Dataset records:
---------------
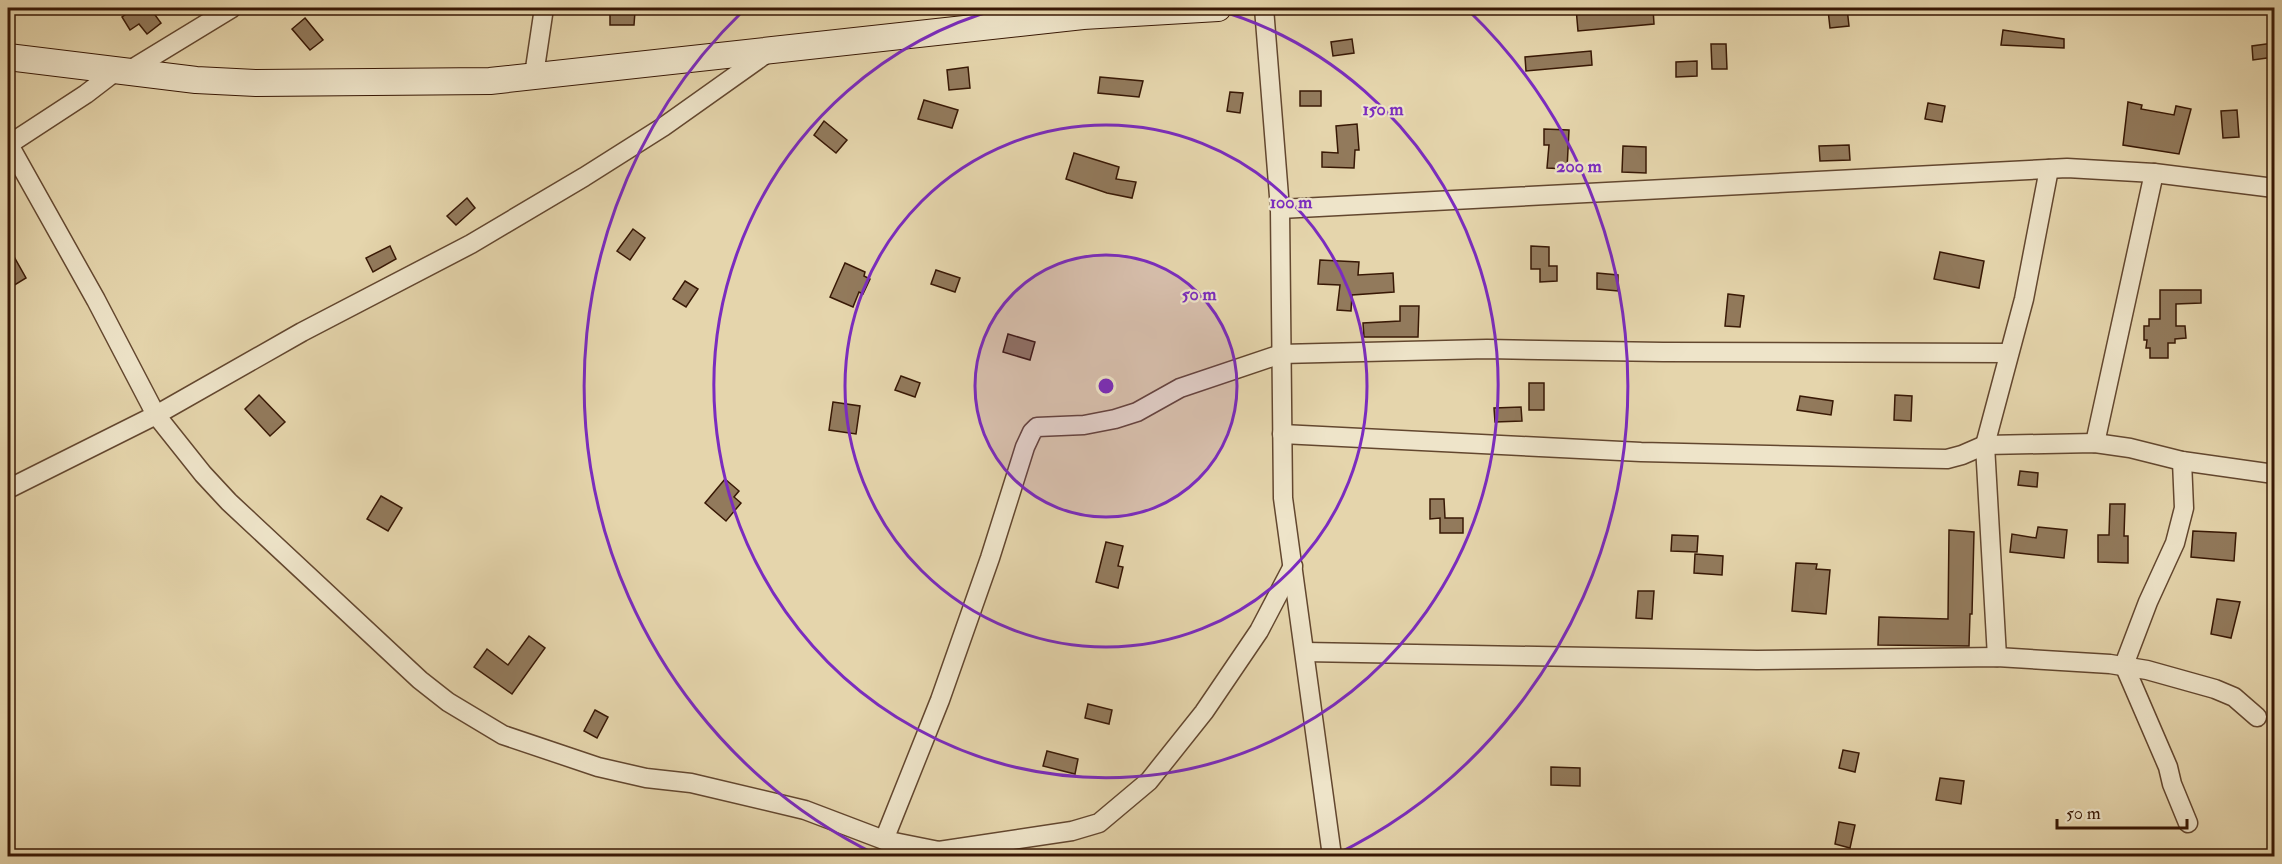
<svg xmlns="http://www.w3.org/2000/svg" width="2282" height="864" viewBox="0 0 2282 864" font-family="'IM FELL Double Pica',serif">
<rect width="100%" height="100%" fill="#e5d5ac"/>
<filter id="stains"><feTurbulence type="fractalNoise" baseFrequency=".00333" numOctaves="4"/><feColorMatrix values="0 0 0 0 .2 0 0 0 0 .09 0 0 0 0 .02 0 0 0 .5 -.17"/></filter>
<radialGradient id="worn" r=".72"><stop offset=".6" stop-color="#630" stop-opacity="0"/><stop offset="1" stop-color="#630" stop-opacity=".3"/></radialGradient>
<g fill="#927a5c" stroke="#381805" stroke-width="1.5">
<polygon points="125,8 150,8 161,23 147,34 139,24 130,30 122,17 129,12"/>
<polygon points="1576,8 1653,8 1654,24 1578,31"/>
<polygon points="1847,8 1849,26 1830,28 1828,10"/>
<polygon points="610,10 635,11 634,25 610,25"/>
<polygon points="305,18 323,40 310,50 292,29"/>
<polygon points="2003,30 2064,39 2064,48 2001,45"/>
<polygon points="1352,39 1354,53 1333,56 1331,42"/>
<polygon points="2273,43 2274,57 2253,60 2252,46"/>
<polygon points="1711,44 1726,44 1727,69 1712,69"/>
<polygon points="1591,51 1592,65 1526,71 1525,57"/>
<polygon points="1697,61 1697,76 1676,77 1676,62"/>
<polygon points="968,67 970,88 949,90 947,70"/>
<polygon points="1100,77 1143,81 1139,97 1098,93"/>
<rect x="1300" y="91" width="21" height="15"/>
<polygon points="1230,92 1243,93 1240,113 1227,111"/>
<polygon points="924,100 958,110 952,128 918,119"/>
<polygon points="2128,102 2142,105 2141,109 2174,115 2176,106 2191,109 2179,154 2123,145"/>
<polygon points="1928,103 1945,106 1942,122 1925,119"/>
<polygon points="2237,110 2239,137 2223,138 2221,111"/>
<polygon points="824,121 847,140 836,153 814,135"/>
<polygon points="1357,124 1359,150 1355,150 1354,168 1322,167 1322,152 1338,153 1336,126"/>
<polygon points="1544,129 1569,130 1567,169 1547,168 1549,145 1544,145"/>
<polygon points="1849,145 1850,160 1820,161 1819,146"/>
<polygon points="1623,146 1646,147 1646,173 1622,172"/>
<polygon points="1074,153 1119,167 1116,179 1136,182 1132,198 1107,193 1066,179"/>
<polygon points="467,198 475,208 456,225 447,216"/>
<polygon points="633,229 645,238 630,260 617,251"/>
<polygon points="8,246 26,278 13,286 8,275"/>
<polygon points="390,246 396,259 373,272 366,258"/>
<polygon points="1531,246 1549,247 1549,266 1557,266 1557,281 1540,282 1540,269 1531,269"/>
<polygon points="1940,252 1984,261 1979,288 1934,279"/>
<polygon points="1320,260 1359,262 1358,275 1393,273 1394,292 1352,295 1351,311 1337,310 1340,285 1318,284"/>
<polygon points="845,263 865,272 864,276 870,279 863,294 859,292 853,307 830,297"/>
<polygon points="936,270 960,278 955,292 931,284"/>
<polygon points="1597,273 1618,275 1618,291 1597,289"/>
<polygon points="685,281 698,289 686,307 673,299"/>
<polygon points="2160,290 2201,290 2201,303 2176,304 2176,326 2185,326 2186,338 2175,339 2175,343 2168,343 2168,358 2150,358 2150,348 2146,348 2147,340 2144,340 2144,326 2149,326 2149,319 2160,319"/>
<polygon points="1728,294 1744,296 1740,327 1725,326"/>
<polygon points="1400,306 1419,306 1418,337 1364,337 1363,323 1400,321"/>
<polygon points="1008,334 1035,342 1030,360 1003,352"/>
<polygon points="901,376 920,383 915,397 895,390"/>
<rect x="1529" y="383" width="15" height="27"/>
<polygon points="259,395 285,422 270,436 245,409"/>
<polygon points="1895,395 1912,396 1911,421 1894,420"/>
<polygon points="1800,396 1833,401 1831,415 1797,410"/>
<polygon points="833,402 860,406 856,434 829,430"/>
<polygon points="1521,407 1522,421 1495,422 1494,408"/>
<polygon points="2020,471 2038,473 2037,487 2018,485"/>
<polygon points="725,479 739,491 734,497 741,503 726,521 705,503"/>
<polygon points="381,496 402,508 388,531 367,519"/>
<polygon points="1430,499 1444,499 1445,518 1463,518 1463,533 1440,533 1440,518 1430,519"/>
<polygon points="2110,504 2125,504 2124,536 2128,536 2128,563 2098,562 2098,535 2109,535"/>
<polygon points="2038,527 2067,530 2064,558 2010,552 2012,534 2036,538"/>
<polygon points="1949,530 1974,532 1972,614 1970,614 1969,646 1878,645 1879,617 1948,619"/>
<polygon points="2193,531 2236,533 2234,561 2191,557"/>
<polygon points="1672,535 1698,536 1697,552 1671,551"/>
<polygon points="1106,542 1123,546 1118,566 1123,567 1118,588 1096,582"/>
<polygon points="1695,554 1723,556 1722,575 1694,573"/>
<polygon points="1796,563 1817,564 1816,569 1830,570 1826,614 1792,611"/>
<polygon points="1638,591 1654,591 1652,619 1636,618"/>
<polygon points="2217,599 2240,602 2231,638 2211,634"/>
<polygon points="529,636 545,648 512,694 474,667 487,649 508,665"/>
<polygon points="1088,704 1112,710 1109,724 1085,718"/>
<polygon points="595,710 608,717 597,738 584,731"/>
<polygon points="1843,750 1859,753 1855,772 1839,768"/>
<polygon points="1047,751 1078,759 1075,774 1043,766"/>
<polygon points="1551,767 1580,768 1580,786 1551,785"/>
<polygon points="1940,778 1964,781 1961,804 1936,800"/>
<polygon points="1839,822 1855,825 1850,848 1835,844"/>
</g>
<g fill="none" stroke-linecap="round" stroke-linejoin="round">
<defs>
<g id="street">
<polyline points="1264,8 1280,209 1283,498 1332,856"/>
<polyline points="127,72 232,8"/>
<polyline points="534,75 544,8"/>
<polyline points="8,143 96,300 156,415 203,474 229,502 420,680 448,702 503,735 598,767 646,778 691,783 805,810 884,840 939,851 1072,831 1099,823 1149,781 1204,712 1259,631 1293,566"/>
<polyline points="8,145 86,94 116,71"/>
<polyline points="1280,209 2067,168 2154,173 2274,188"/>
<polyline points="1282,434 1641,452 1896,458 1947,459 1962,455 1985,445 2095,443 2130,448 2182,461 2274,474"/>
<polyline points="2095,443 2154,173"/>
<polyline points="2182,461 2184,508 2175,543 2148,602 2124,665 2168,767 2172,784 2188,823"/>
<polyline points="8,489 156,415 302,332 471,244 584,177 663,127 770,51"/>
<polyline points="1305,652 1757,660 1997,657 2110,664 2147,670 2215,689 2234,697 2257,717"/>
<polyline points="1997,657 1985,445 2024,299 2049,169"/>
<polyline points="884,840 940,700 990,558 1025,447 1032,432 1037,427 1084,425 1115,419 1137,412 1180,388 1281,354 1487,349 1663,352 2009,353"/>
</g>
<polyline id="secondary" points="8,57 196,80 256,83 490,81 1083,16 1218,8"/>
</defs>
<use href="#street" stroke="#63472f" stroke-width="21"/>
<use href="#secondary" stroke="#381805" stroke-width="28"/>
<use href="#street" stroke="#eee4c9" stroke-width="18"/>
<use href="#secondary" stroke="#eee4c9" stroke-width="26"/>
</g>
<circle cx="1106" cy="386" r="131" fill="#7b2cbf" fill-opacity=".12"/>
<g fill="none" stroke="#7b2cbf" stroke-width="3">
<circle cx="1106" cy="386" r="131"/>
<circle cx="1106" cy="386" r="261"/>
<path d="M1211 8A392 392 0 1 1 1001 8"/>
<path d="M877 855A522 522 0 0 1 743 11M1469 11A522 522 0 0 1 1335 855"/>
</g>
<circle cx="1106" cy="386" r="9" fill="#7b2cbf" stroke="#eee4c9" stroke-width="3"/>
<g font-size="18" text-anchor="middle" font-weight="bold" fill="#7b2cbf" stroke="#eee4c9" stroke-width="4.5" stroke-linejoin="round" paint-order="stroke">
<text x="1383" y="115">150 m</text>
<text x="1579" y="172">200 m</text>
<text x="1291" y="208">100 m</text>
<text x="1199" y="300">50 m</text>
</g>
<rect width="2282" height="864" fill="none" stroke="#e5d5ac" stroke-width="30"/>
<rect x="9" y="9" width="2264" height="846" fill="none" stroke="#381805" stroke-width="3"/>
<rect x="15" y="15" width="2252" height="834" fill="none" stroke="#381805" stroke-width="1.5"/>
<path d="M2057 819v9h130v-9" fill="none" stroke="#381805" stroke-width="3"/>
<text x="2066" y="819" font-size="18" fill="#381805" stroke="#eee4c9" stroke-width="4.5" paint-order="stroke">50 m</text>
<rect width="100%" height="100%" filter="url(#stains)"/>
<rect width="100%" height="100%" fill="url(#worn)"/>
</svg>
---------------
### EXERCISE PROMPT
Lines from the entries that contain the string "opacity" are what must be copied.

### TASK RESULT
<radialGradient id="worn" r=".72"><stop offset=".6" stop-color="#630" stop-opacity="0"/><stop offset="1" stop-color="#630" stop-opacity=".3"/></radialGradient>
<circle cx="1106" cy="386" r="131" fill="#7b2cbf" fill-opacity=".12"/>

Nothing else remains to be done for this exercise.